A third of all nuts in the UK are sold in the run up to the festive season (Mintel 2008). This year, buying Harry’s Nuts! gives UK nut consumers a great way to support nut farmers and their families on the other side of the world at the traditional ‘time of giving’. Harry came up with the idea of selling tasty Fairtrade nuts for the benefit of the farmers and makes no money from it himself.

Harry’s Nuts! are popular for their taste – they are cooked for longer than other salted peanuts and cashews to give them an extra crunchiness and deeper flavour. They are the only branded Fairtrade nut snacks widely available in UK supermarkets so will be a welcome addition to any get-together.

Harry’s Nuts! are also available in Sainsbury’s and Waitrose stores, from, vending machines and smaller outlets.

Harry works in partnership with 100% Fairtrade nut company Liberation Foods CIC – a company whose biggest shareholder is a co-operative of nut farming organisations from Malawi, Mozambique, India, Nicaragua and other countries.

Harry’s Nuts! have been backed by celebrity food writer Sophie Grigson who says: "The peanuts have a very appealing creamy texture and a delicious sweet, rounded flavour enhanced by just the right degree of salt."

Harry launched the products after travelling to Malawi and meeting some of the peanut farmers, many of whom are women looking after Aids orphans. He heard that the benefits which come with Fairtrade are a huge help to them. Harry, a big peanut lover, says: "I’m working with Liberation and it's great that the company is run to benefit the farmers and their families."

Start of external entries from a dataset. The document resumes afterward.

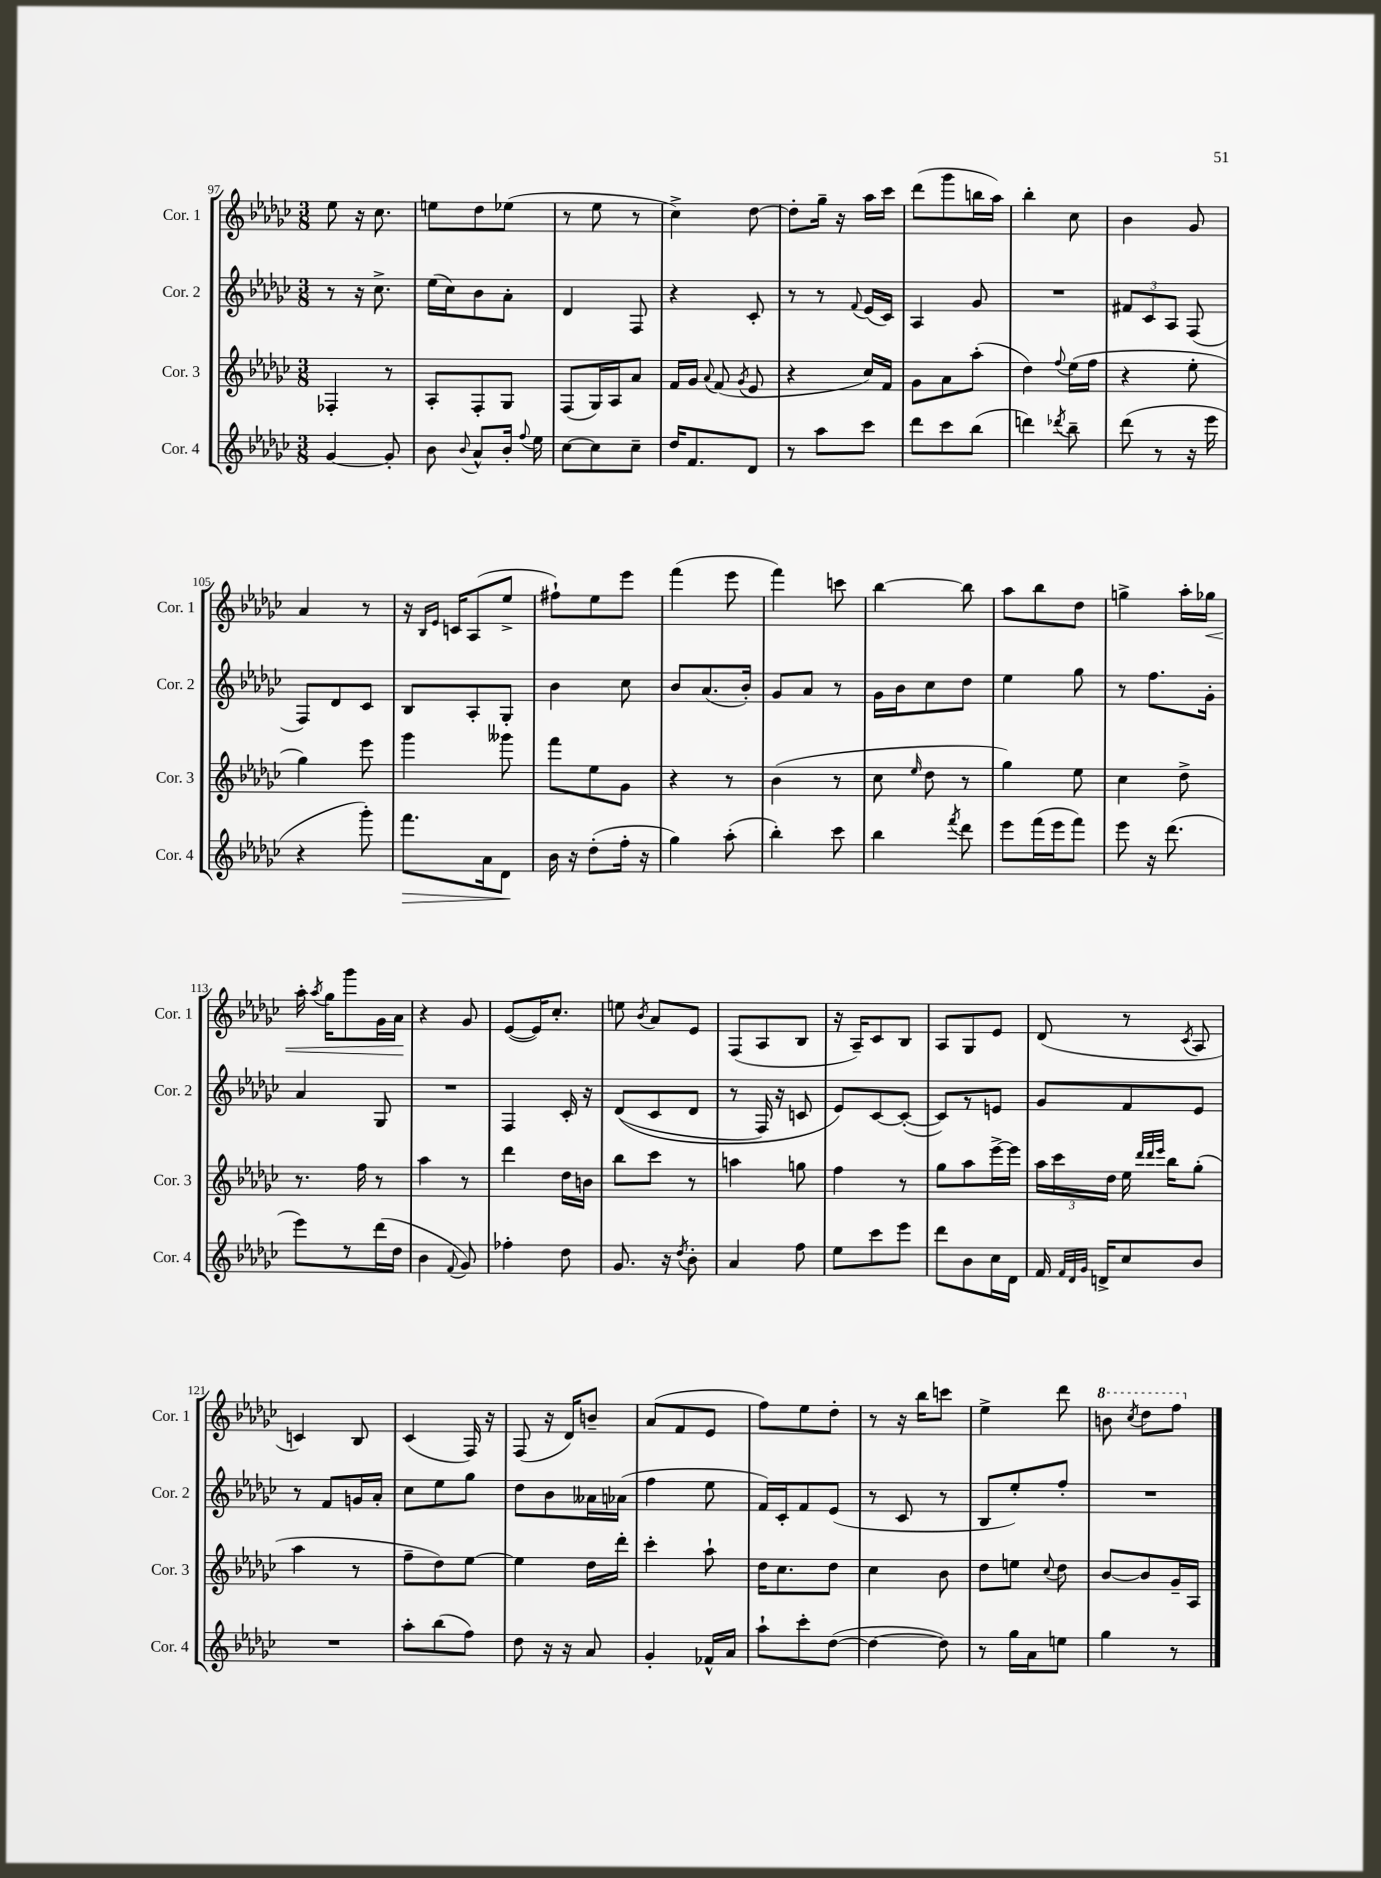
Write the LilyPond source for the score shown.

<<
\new StaffGroup <<
\new Staff = "s0" \with { instrumentName = "Cor. 1" shortInstrumentName = "Cor. 1" } {
    \clef treble \key ges \major \numericTimeSignature \time 3/8
    \autoBeamOff ees''8 r16 ces''8. |
    e''8[ des''8 ees''8]( |
    r8 ees''8 r8 |
    ces''4->) des''8~ |
    des''8[-. ges''16]-- r16 aes''16[ ces'''16] |
    des'''8[( ges'''8 b''16 aes''16]) |
    bes''4-. ces''8 |
    bes'4 ges'8 |
    aes'4 r8 |
    r16 \grace { bes16[ ees'16] } c'16[ aes8( ees''8]-> |
    fis''8[-!) ees''8 ees'''8] |
    f'''4( ees'''8 |
    f'''4) c'''8 |
    bes''4~ bes''8 |
    aes''8[ bes''8 des''8] |
    g''4-> aes''16[-. ges''16]\< |
    aes''16-. \acciaccatura { aes''8 } ges''16[ ges'''8 ges'16 aes'16]\! |
    r4 ges'8 |
    ees'8[~( ees'16) ces''8.]-. |
    e''8 \acciaccatura { bes'8 } aes'8[ ees'8] |
    f8[( aes8 bes8] |
    r16 aes16[--) ces'8 bes8] |
    aes8[ ges8 ees'8] |
    des'8( r8 \acciaccatura { ces'8 } aes8 |
    c'4) bes8 |
    ces'4( f16) r16 |
    f8( r16 des'16[) b'8]-- |
    aes'8[( f'8 ees'8] |
    f''8[) ees''8 des''8]-. |
    r8 r16 bes''16[ c'''8] |
    ees''4-> des'''8 |
    \ottava #1 b''8 \acciaccatura { ces'''8 } des'''8[ f'''8] \ottava #0 \bar "|." |
}
\new Staff = "s1" \with { instrumentName = "Cor. 2" shortInstrumentName = "Cor. 2" } {
    \clef treble \key ges \major \numericTimeSignature \time 3/8
    \autoBeamOff r8 r16 ces''8.-> |
    ees''16[( ces''16) bes'8 aes'8]-. |
    des'4 f8 |
    r4 ces'8-. |
    r8 r8 \appoggiatura { f'8 } ees'16[( ces'16]) |
    aes4 ges'8 |
    R4. |
    \tuplet 3/2 { fis'8[ ces'8 aes8] } f8( |
    f8[) des'8 ces'8] |
    bes8[ aes8-. ges8]-. |
    bes'4 ces''8 |
    bes'8[ aes'8.( bes'16]-.) |
    ges'8[ aes'8] r8 |
    ges'16[ bes'16 ces''8 des''8] |
    ees''4 ges''8 |
    r8 f''8.[ ges'16]-. |
    aes'4 ges8 |
    R4. |
    f4 ces'16-. r16 |
    des'8[(\( ces'8 des'8] |
    r8 f16) r16 c'8 |
    ees'8[\) ces'8~ ces'8]~-.( |
    ces'8[) r8 e'8] |
    ges'8[ f'8 ees'8] |
    r8 f'8[ g'16 aes'16]-. |
    ces''8[ ees''8 ges''8] |
    des''8[ bes'8 aeses'16 aes'16]( |
    f''4 ees''8 |
    f'16[) ces'16-. f'8 ees'8]( |
    r8 ces'8 r8 |
    bes8[ ees''8-.) f''8]-. |
    R4. \bar "|." |
}
\new Staff = "s2" \with { instrumentName = "Cor. 3" shortInstrumentName = "Cor. 3" } {
    \clef treble \key ges \major \numericTimeSignature \time 3/8
    \autoBeamOff fes4-. r8 |
    aes8[-. f8-. ges8] |
    f8[( ges16) aes16 aes'8] |
    f'16[ ges'16] \appoggiatura { aes'8 } f'8( \acciaccatura { ges'8 } ees'8 |
    r4 ces''16[) f'16] |
    ges'8[ aes'8 aes''8]-.( |
    des''4) \appoggiatura { f''8 } ees''16[( f''16] |
    r4 ees''8-. |
    ges''4) ees'''8 |
    ges'''4 geses'''8 |
    f'''8[ ees''8 ges'8] |
    r4 r8 |
    bes'4( r8 |
    ces''8 \grace { ees''16 } des''8 r8 |
    ges''4) ees''8 |
    ces''4 des''8-> |
    r8. f''16 r8 |
    aes''4 r8 |
    des'''4 des''16[ b'16] |
    bes''8[ ces'''8] r8 |
    a''4 g''8 |
    f''4 r8 |
    ges''8[ aes''8 ees'''16~-> ees'''16] |
    \tuplet 3/2 { aes''16[ ces'''16 des''16] } ees''16 \grace { des'''32[ des'''32 ees'''32] } bes''16[ ges''8]-.( |
    aes''4 r8 |
    f''8[-- des''8) ees''8]~ |
    ees''4 des''16[ des'''16]-. |
    ces'''4-. aes''8-! |
    des''16[ ces''8. des''8] |
    ces''4 bes'8 |
    des''8[ e''8] \appoggiatura { ces''8 } des''8 |
    bes'8[~ bes'8 ges'16-- aes16] \bar "|." |
}
\new Staff = "s3" \with { instrumentName = "Cor. 4" shortInstrumentName = "Cor. 4" } {
    \clef treble \key ges \major \numericTimeSignature \time 3/8
    \autoBeamOff ges'4~ ges'8-. |
    bes'8 \appoggiatura { bes'8 } aes'8[-^ bes'16]-. \appoggiatura { f''8 } ees''16 |
    ces''8[~ ces''8 ces''8]-- |
    des''16[ f'8. des'8] |
    r8 aes''8[ ces'''8] |
    des'''8[ ces'''8 bes''8]( |
    d'''4) \acciaccatura { des'''8 } bes''8-- |
    des'''8( r8 r16 ees'''16 |
    r4 ges'''8-.) |
    f'''8.[\> aes'16 des'8]\! |
    bes'16 r16 des''8[-.( f''16]-. r16 |
    ges''4) aes''8-.( |
    bes''4-.) ces'''8 |
    bes''4 \acciaccatura { f'''8 } des'''8 |
    ees'''8[ f'''16( ees'''16 f'''8]) |
    ees'''8 r16 des'''8.( |
    ees'''8[) r8 des'''16( des''16] |
    bes'4 \appoggiatura { f'8 } ges'8) |
    fes''4-. des''8 |
    ges'8. r16 \acciaccatura { des''8 } bes'8-. |
    aes'4 f''8 |
    ees''8[ ces'''8 ees'''8] |
    des'''8[ bes'8 ces''16 des'16] |
    f'16 \grace { f'32[ des'32 ges'32] } d'16[-> ces''8 bes'8] |
    R4. |
    aes''8[-. bes''8( f''8]) |
    des''8 r16 r16 aes'8 |
    ges'4-. fes'16[-^ aes'16] |
    aes''8[-! ces'''8-. des''8]~( |
    des''4~ des''8) |
    r8 ges''16[ aes'16 e''8] |
    ges''4 r8 \bar "|." |
}
>>
>>
\layout { \context { \Score currentBarNumber = #97 } }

People who buy Harry's Nuts! are helping to establish 'Community Buying Centres' in Malawi - the Centres are used to keep the peanuts in top condition and are being paid for by Fairtrade premiums.. When harvest time is over, the farmers want the Centres to be used to give out relief items such as mosquito nets or seed for farmers who have lost their crops due to a river breaking its banks or a similar local disaster. There is talk of using the Centres for extra primary classes for children - sometimes the schools are too full and sometimes there are children who do not grasp education as quickly as others who need extra lessons.